Objectives: Neuropathic pain is a chronic pain syndrome associated with drug, injury or disease-induced damage or destruction of sensory afferent fibers of the dorsal root ganglia (DRG). Although the exact underlying pathologic mechanisms are not known, pro-inflammatory cytokines such as tumor necrosis factor-alpha (TNF-alpha) are recognized as potential modulators of peripheral and central nervous system inflammatory responses. They play a crucial role in injury and the pathologic development of chronic pain syndromes such as neuropathic pain.
Methods: Twenty-four rats were divided into a naive control (n=6), sham (surgery exposing sciatic nerve, n=6), and peripheral nerve lesion group (unilateral axotomy of sciatic nerve, n=12).
Results: The results of this study demonstrate a transient up-regulation of TNF-alpha expression within ipsi- and contralateral DRG following complete unilateral sciatic nerve axotomy as confirmed by immunohistochemistry, reverse transcriptase-polymerase chain reaction (RT-PCR) and real-time PCR. Elevated expression of TNF-alpha was noted to occur within the first 7 days post-axotomy, which subsequently normalized to baseline levels by day 14. This transient up-regulation was also associated with a switch in cellular source from predominant satellite cell expression at baseline to that involving satellite cells and abundant numbers of sensory neurons.
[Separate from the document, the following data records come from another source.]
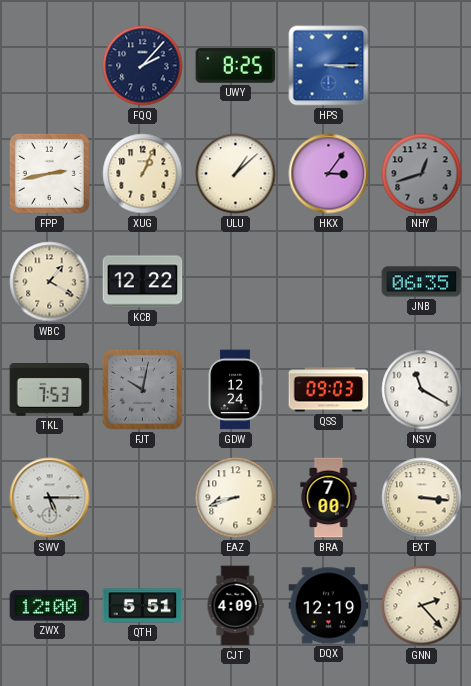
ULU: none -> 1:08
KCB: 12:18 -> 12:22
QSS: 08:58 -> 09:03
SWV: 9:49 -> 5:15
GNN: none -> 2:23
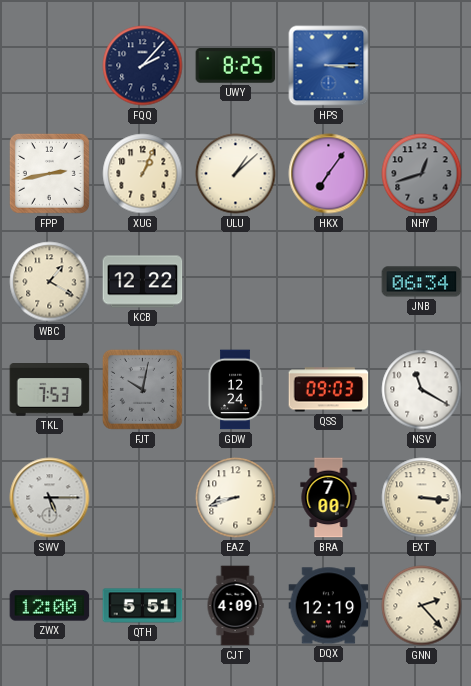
HKX: 3:06 -> 7:06
JNB: 06:35 -> 06:34
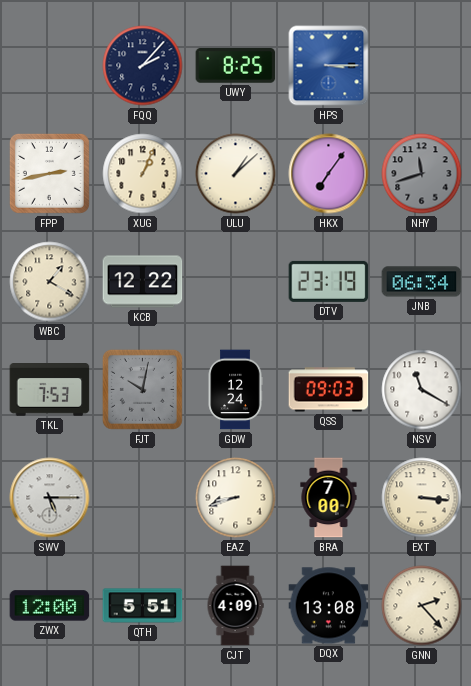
NHY: 12:42 -> 11:42
DTV: none -> 23:19
DQX: 12:19 -> 13:08
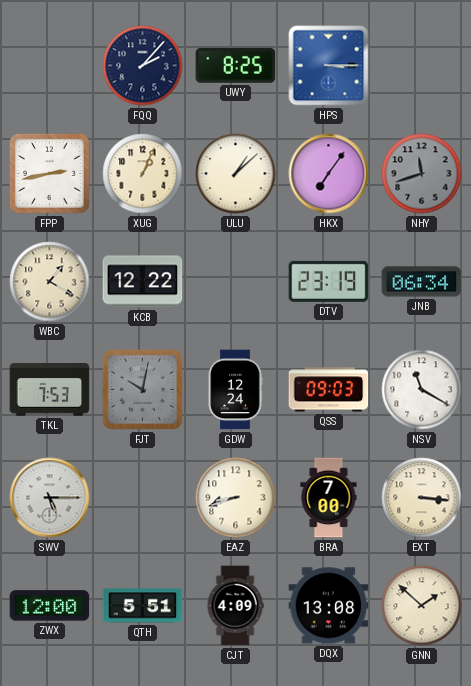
GNN: 2:23 -> 1:52
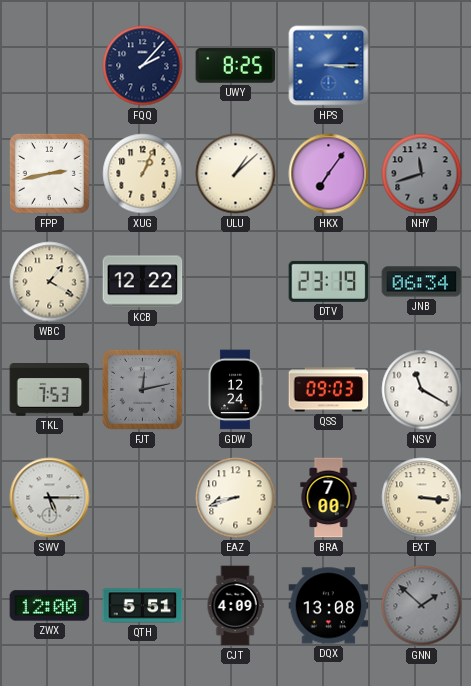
FJT: 10:02 -> 12:13
GNN dial: cream -> grey
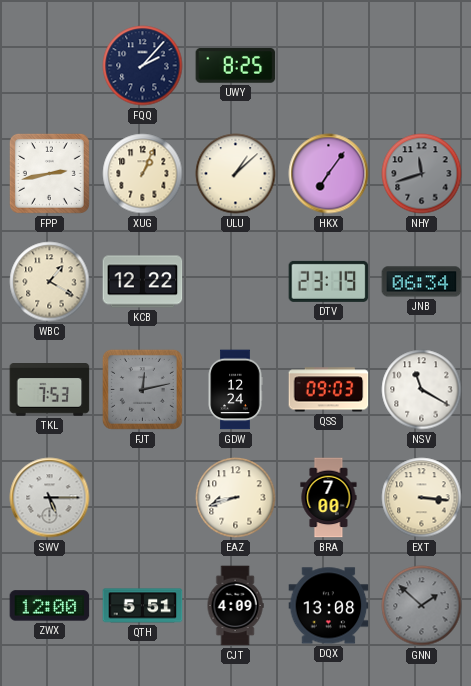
HPS: 3:15 -> none
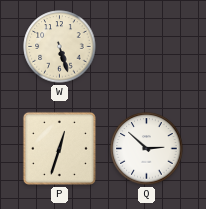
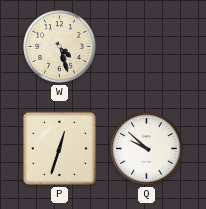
W: 5:27 -> 4:27
Q: 2:52 -> 9:52
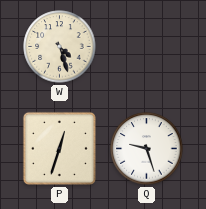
Q: 9:52 -> 9:27
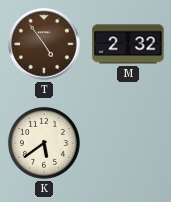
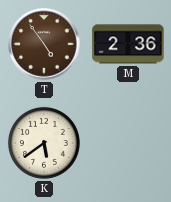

Discussion: These results support the role of TNF-alpha in the upstream cascade of cellular events involved in the underlying pathogenesis of neuropathic pain. Strategies targeting the early attenuation of TNF-alpha within the DRG during the first week post-injury may have significant clinical impact in preventing the downstream cascade of events involved in the underlying cellular pathology of neuropathic pain.